An old photo album of mine caught my eye and I slowly reached my hand toward it, pulling it to me and delicately weighting the booklet in my hands before flipping the cover open. The first picture I saw almost made a soft sob come out of my mouth. It was a picture of my father and I sitting together on the dock, splashing water at each other. I was grinning ear to ear and so was he, the skin crinkling around his eyes as he looked at my ten year old self with amusement and an expression of love so strong it could only be from a parent to a child.

I missed him.

I missed my dad.

It made my throat choke up and my eyes water just to look at his face. I turned the page and the feeling got even worse. It was a picture of Cheyenne and me sitting on the river bank together, her child size body cowering behind me as I was taking a fish off the hook of her fishing pole because she refused to touch the slimy wiggling creature. It wasn’t until I got to the third page that the first tears of the night actually began to stain my cheeks.

It was a picture of my mother holding me the day we left the hospital after I was born. She was holding me in her arms like I was the most important thing in the world. My mother had been hauntingly beautiful. She had rich mahogany hair that held a red sheen in the sunlight and large green eyes that I saw copied in my own features when I looked into the mirror. I had studied this picture many times in my life, examining my mother’s every feature and expression.
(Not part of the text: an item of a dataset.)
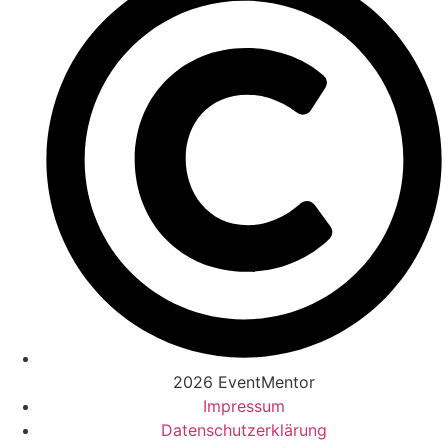
2026 EventMentor
Impressum
Datenschutzerklärung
My father always showed me this picture on my birthday and told me the story of how happy he and my mother were to finally be taking their little Junibee home. 

But for some reason the expression that always caught me in this picture was not the tender way my mother was holding me or the loving smile that graced her lips.

It was the sad almost far-away look in her eyes as she looked down at my sleeping baby face that was always stuck in my mind.

To me it didn’t look like she was the ecstatic new mother that my dad always told me about. She was happy but pensive, loving but sad, so close but somehow distant.

And I would never know why she was looking at me like that, looking at her two day old daughter like she knew she could lose her. Like she would lose her.  I guess she did lose me.

I let my fingers run over the photograph slowly, touching the image of my mother’s face.

What was it about my family that was so unlucky? What had we ever done to become cursed this way? I didn't know the answer to that question and I knew that I never would but still the mere thought of it made my stomah clench, the thought of being cursed.